Le premier seigneur connu est le protestant Guillaume Torterüe (né en 1546) (voir Sazilly), lieutenant à la maréchaussée de Chinon, cité en 1596, année où sa fille Françoise Torterüe (1583/1608) épousa le pasteur Jehan Fleury (mort en 1622) ; le fief passa ensuite à sa cousine germaine, Jeanne Torterüe et à son époux Jean Mereau, qui, en 1654, vendirent la seigneurie à leur coreligionnaire Jean d’Argy, arrière-petit-fils d’un autre Jean d’Argy (mort vers 1585), seigneur de Theneuil ; le culte fut célébré à Manne jusqu’en 1670.
Il y a là un lavoir, dit la Fontaine de Manne, et un pigeonnier carré.
À voir à l’ouest
Le Ponceau : ce manoir, édifié au 16ème siècle et entouré d’un mur d’enceinte, appartint à Pierre Périllau (voir le Puy-Bâcle) ; on peut remarquer le double portail monumental, avec, à gauche, des marques de crue, et un grand pigeonnier carré, muni de contreforts d’angle.
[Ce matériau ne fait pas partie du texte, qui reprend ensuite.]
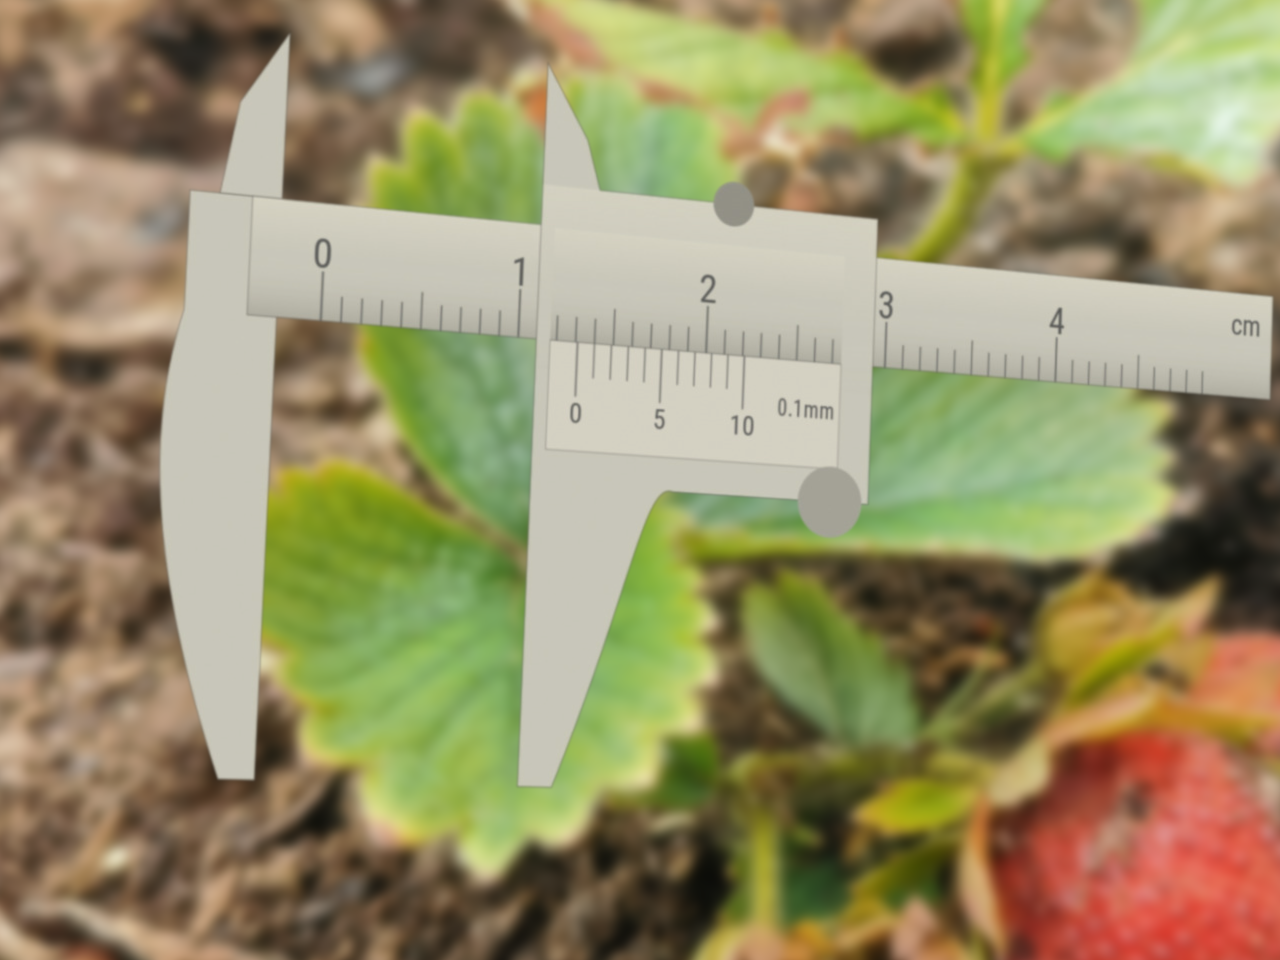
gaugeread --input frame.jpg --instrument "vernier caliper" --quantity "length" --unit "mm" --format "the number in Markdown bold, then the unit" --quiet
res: **13.1** mm
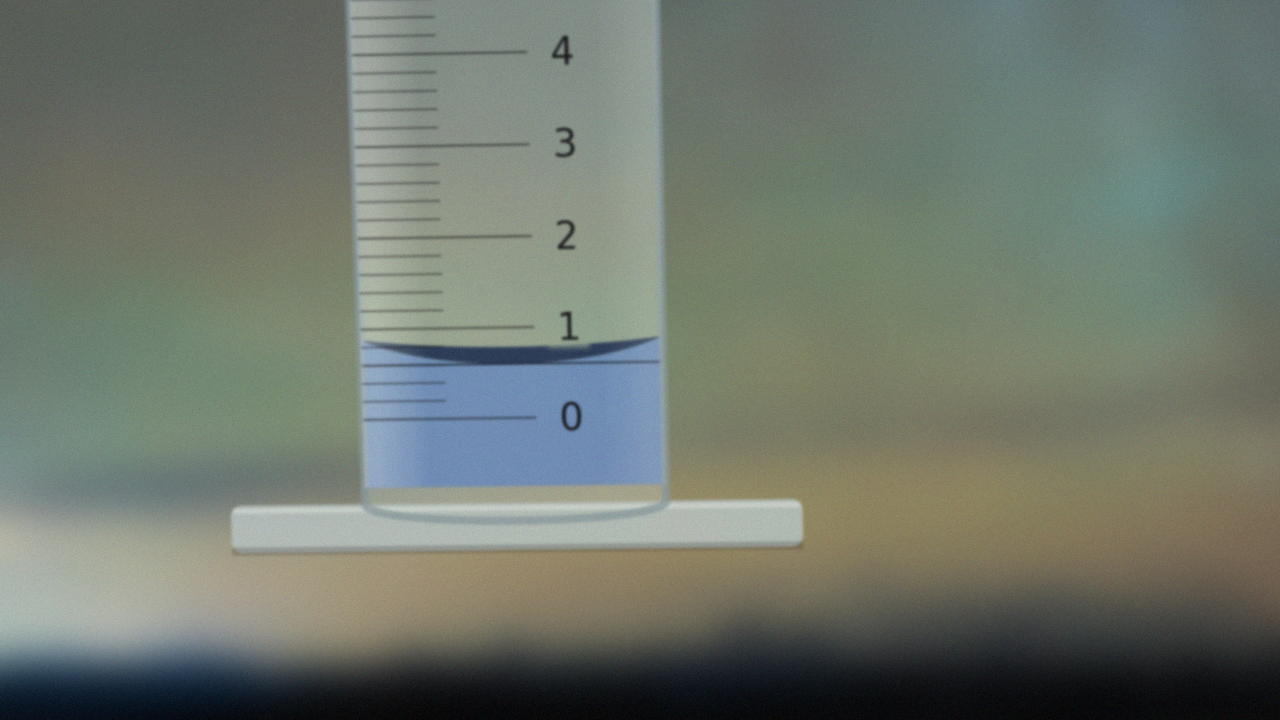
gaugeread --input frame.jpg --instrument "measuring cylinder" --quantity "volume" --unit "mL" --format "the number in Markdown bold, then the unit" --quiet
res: **0.6** mL
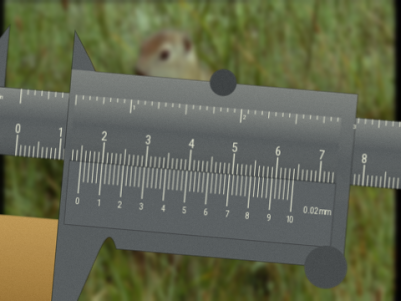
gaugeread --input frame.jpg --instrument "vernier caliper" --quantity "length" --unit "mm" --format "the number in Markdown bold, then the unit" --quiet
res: **15.0** mm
Sur sa façade sud, on peut observer un cadran solaire portant la date de 1789. La marque de la crue de 1792 est à 2,06 mètres et celle du 30 octobre 1896 à 1,14 mètre.
Le Puits-Galant (écrit le Puy Galant sur la carte de Cassini*) ; il y avait là un moulin à vent (à droite de la route allant à L’Île-Bouchard) et une ancienne ferme (à gauche), dont le portail s’ouvre au sud face à la vallée de la Vienne ; le fief appartint entre 1764 et 1789 à René Pallu du Vignau puis en 1851 à Gabriel Jules Voisine de La Fresnaye, frère de Marie Madeleine Voisine de La Fresnaye (voir Courcoué et Cravant-les-Coteaux), mort à L’Île-Bouchard en 1854.
À voir au sud
Mougon (sud-est) : voir Histoire
Ancienne église Saint-Pierre : une première église fut fondée vers 460 par Saint Perpet*, sans doute à l’emplacement d’un temple gallo-romain ; les murs nord et est, en petit appareil, avec parements, datent de cette première église, qui fut ensuite remplacée par une église carolingienne, comme l’a montré la découverte de sarcophages de cette époque puis par une église romane, au 12ème siècle ; cette dernière église, dont il ne reste que des vestiges fut désaffectée vers 1890.
Voir : Charles Lelong (1917/2003), archéologue et historien : Observations relatives à l’ancienne église de Mougon, in RACF 14-3-4, 1975 (pages 269/284)
Mougon constituait un fief noble et il y avait forcément un château, qui subsiste sans doute dans l’ancien presbytère ; ce fief appartenait au 18ème siècle à Jean Charles Ours de Quinemont, (né vers 1745), fils de Jean Jacques Ours de Quinemont et de Marie Jeanne Odart (voir Histoire).
La chapelle funéraire de la famille de Quinemont, construite au 19ème siècle près de l’église, a des frontons triangulaires ornés de la croix de Malte.
Paviers (sud-est, à la limite avec Trogues)
Le fief de Paviers, dépendant de la paroisse de Mougon, apparaît pour la première fois dans les archives en 1140. Il appartenait en 1639 à François de La Chétardie, également seigneur de La Chaume à Crissay-sur-Manse.
Au 18ème siècle, il appartenait à Charles Odart (mort en 1720), qui était également seigneur de Mougon et sa fille : Marie Jeanne Odart, dame de Paviers et de Mougon épousa en 1736 Jean Jacques Ours de Quinemont (voir Histoire). Le château actuel, des 15ème et 16ème siècle a été restauré au 20ème siècle ; il a conservé ses douves et sa porte, protégée par une tour, avec un pont-levis. À l’ouest du château, il y a deux moulins à vent en ruines.